Who Paid For The Protest?

On Saturday, Fox News posted an article about the No Kings protests that happened in various places around America. Anyone who watched any of the protests was bound to notice that the signs were pre-printed. Who paid for the signs and where did they come from?

The article reports:

A network of about 500 groups with an estimated $3 billion in combined annual revenues is behind the coordinated nationwide “No Kings” protest Saturday, including communist groups who are using the day to call for a “revolution,” according to a Fox Digital News investigation. 

According to a copy of the permit for the “flagship” march in St. Paul, Minn., Indivisible, a national well-heeled Democratic political advocacy organization funded by billionaire George Soros, is the lead coordinator for the protest.

But Fox News Digital has also identified key participation by a network of radical socialist and communist organizations funded by Neville Roy Singham, an American tech tycoon and avowed communist living in China.

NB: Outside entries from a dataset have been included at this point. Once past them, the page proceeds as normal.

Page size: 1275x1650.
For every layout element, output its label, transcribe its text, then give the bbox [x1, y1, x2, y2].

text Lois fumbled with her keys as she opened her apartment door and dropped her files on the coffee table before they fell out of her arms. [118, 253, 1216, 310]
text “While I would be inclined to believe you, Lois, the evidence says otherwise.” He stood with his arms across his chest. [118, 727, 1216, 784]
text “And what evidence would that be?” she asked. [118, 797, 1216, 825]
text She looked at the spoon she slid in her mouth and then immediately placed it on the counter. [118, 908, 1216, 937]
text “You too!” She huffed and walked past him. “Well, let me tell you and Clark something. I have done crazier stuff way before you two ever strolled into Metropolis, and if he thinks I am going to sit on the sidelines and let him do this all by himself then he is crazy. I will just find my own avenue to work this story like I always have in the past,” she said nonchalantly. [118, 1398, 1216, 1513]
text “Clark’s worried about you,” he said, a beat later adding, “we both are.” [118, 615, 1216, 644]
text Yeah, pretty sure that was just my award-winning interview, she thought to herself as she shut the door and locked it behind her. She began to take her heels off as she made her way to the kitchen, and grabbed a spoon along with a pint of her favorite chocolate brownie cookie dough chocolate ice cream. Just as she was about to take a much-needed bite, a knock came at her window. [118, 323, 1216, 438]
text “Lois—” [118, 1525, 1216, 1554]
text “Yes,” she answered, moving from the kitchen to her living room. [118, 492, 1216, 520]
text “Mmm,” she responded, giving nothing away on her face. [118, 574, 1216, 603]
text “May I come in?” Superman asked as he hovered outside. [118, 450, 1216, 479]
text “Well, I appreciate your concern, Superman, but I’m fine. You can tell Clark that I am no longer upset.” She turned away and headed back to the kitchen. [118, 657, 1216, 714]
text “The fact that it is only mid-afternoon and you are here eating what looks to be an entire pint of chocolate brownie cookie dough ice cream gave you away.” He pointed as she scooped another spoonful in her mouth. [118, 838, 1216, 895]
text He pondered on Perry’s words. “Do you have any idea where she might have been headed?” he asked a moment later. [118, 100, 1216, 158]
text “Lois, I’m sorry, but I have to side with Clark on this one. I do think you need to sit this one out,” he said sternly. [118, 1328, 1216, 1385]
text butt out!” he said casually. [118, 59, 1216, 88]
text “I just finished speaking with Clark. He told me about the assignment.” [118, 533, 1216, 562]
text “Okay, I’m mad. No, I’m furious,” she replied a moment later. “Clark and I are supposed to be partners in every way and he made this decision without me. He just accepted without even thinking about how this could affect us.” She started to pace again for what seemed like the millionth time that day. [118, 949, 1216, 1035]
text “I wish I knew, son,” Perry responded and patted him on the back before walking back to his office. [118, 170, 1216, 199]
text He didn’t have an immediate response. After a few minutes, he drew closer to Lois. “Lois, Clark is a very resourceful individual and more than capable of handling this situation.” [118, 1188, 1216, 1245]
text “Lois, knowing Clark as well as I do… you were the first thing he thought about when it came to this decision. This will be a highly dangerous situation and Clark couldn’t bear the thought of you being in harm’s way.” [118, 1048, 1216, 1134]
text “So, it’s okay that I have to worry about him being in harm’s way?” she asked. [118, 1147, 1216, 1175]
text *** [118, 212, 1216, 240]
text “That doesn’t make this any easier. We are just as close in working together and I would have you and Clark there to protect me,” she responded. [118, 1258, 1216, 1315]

Over nearly a decade, Singham has financed a constellation of activist institutions that promote revolutionary socialist politics and frequently collaborate in protest campaigns, including the People’s Forum in New York, the Party for Socialism and Liberation, the ANSWER Coalition and CodePink, whose co-founder Jodie Evans is married to Singham. These groups work closely with the Freedom Road Socialist Organization.

They are all sending members to the protests and one group said they plan to bring a message of “revolution” to the protests.

On Friday evening, at the corner of N. Fremont Avenue and N. 37th Avenue in Minneapolis, members of the Twin Cities chapter of the Party for Socialism and Liberation packed a car with stacks of bright red protest signs they had prepared at the Dream Shop for Saturday’s demonstrations. They are part of the Singham network and co-sponsors of the St. Paul protest.

It seems ironic to me that people who used the free market system of America to get rich now want to destroy that system.

The article notes:

The network’s messaging for the #NoKings echoes Singham’s own rhetoric describing the United States as a form of “fascism” and advocating organizing strategies rooted in Mao Zedong’s doctrine of a “People’s War,” which calls for revolutionary movements to embed themselves inside broader political struggles and radicalize them from within.

I wish the protestors could spend some time in countries that live under communism to see what it is really like.